Just as Peter I's modernization heralded the wholesale modernization of Russia which could be completed after 1917 Catherine II's court and rule turned the upper echelons of the state towards decadence and ultimate irrelevancy. Her German origins and Francophillia became even more problematic from the late 1930s as the Soviet state became more Russocentric in outlook and ethos as Great Russians became the "elder brother" in the Soviet family of nations. The Soviet musicologist B. V. Asaf'ev would lament in letters to the playwright Bulgakov that Catherine II's patronage of foreign arts inhibited the development of a truly Russian national arts. While Peter I was a ruler who managed to briefly transcend his class origins and historical epoch, Soviet historiography tended to portray Catherine II as an exemplar of them. Her suppression of popular revolts like the Pugachev Revolt and her intervention against the Frecnh Revolution showed her true colors. In contrast to its positive entry on Peter I, the Great Soviet Encyclopedia noted that
Catherine herself took an active part in government life. A thirst for power and glory was the essential motive for her activity. Her policy was aristocratic in its class direction. In the 1760's, Catherine concealed the aristocratic nature of her policy with liberal phraseology (such behavior was characteristic of "enlightened absolutism"). The object of her lively relations with Voltaire and the French Encyclopedists and her generous monetary gifts to them was to conceal the true nature of her policy. In 1767, Catherine convened a legislative commission and drew up the Instruction for it, extensively borrowing the ideas of the progressive Western thinkers. However, the commission’s work was interrupted in 1768 under the pretext of the war with Turkey.
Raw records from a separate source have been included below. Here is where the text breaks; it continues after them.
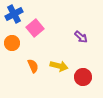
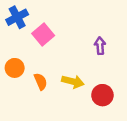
purple arrow: (81, 37) -> (100, 46), turned -136
orange circle: (12, 43) -> (15, 68), moved

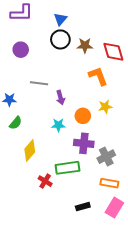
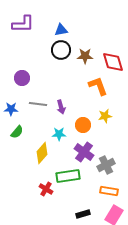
blue triangle: (60, 19) -> (61, 30), turned 40
purple circle: (21, 50) -> (22, 78), moved
gray line: (39, 83) -> (38, 104), moved
purple cross: (84, 143) -> (84, 152), turned 30
yellow diamond: (30, 151) -> (42, 153), moved

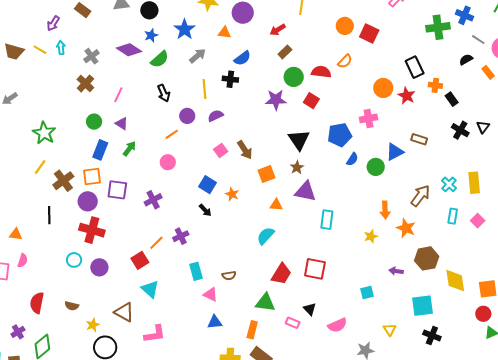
In 1765, the Free Economic Society was established, in the interests of the nobility. A general land survey was begun in 1766 in order to put the landlords’ property rights in order. A series of decrees strengthened the landlord’s authority over the peasants.
Unlike Peter I, Catherine II is not an innovator, but rather a slavish borrower of Western ideas.
One of the things that enabled this dim view of Catherine II to take hold in Soviet historiography and official memory was that she had a class of contemporaries that the Soviet state chose to lionize instead. Although many of them were loyal servitors of the Romanov state, they often come across as historical figures much like Peter I in that they have a pragmatic ethos. Military generals like Suvorov, scientists like Mikhail Lomonosov, or poets like Pushkin became the heroes of the late-eighteenth century and the early-nineteenth century in Soviet commemorative culture, not Catherine II. Soviet writers often emphasized the connections of these men (and they were almost universally men) to various progressive intellectual movements and ideas, showing that they had demonstrated an ability to step outside of the halo of their class and historical epoch to grasp the true socioeconomic bases of the Russian empire. But such recognition could only go so far given the narrow limits of Russia's socioeconomic development, but these figures did recognize the problems and thus their accomplishments were not tarnished by their association with the ancien regime.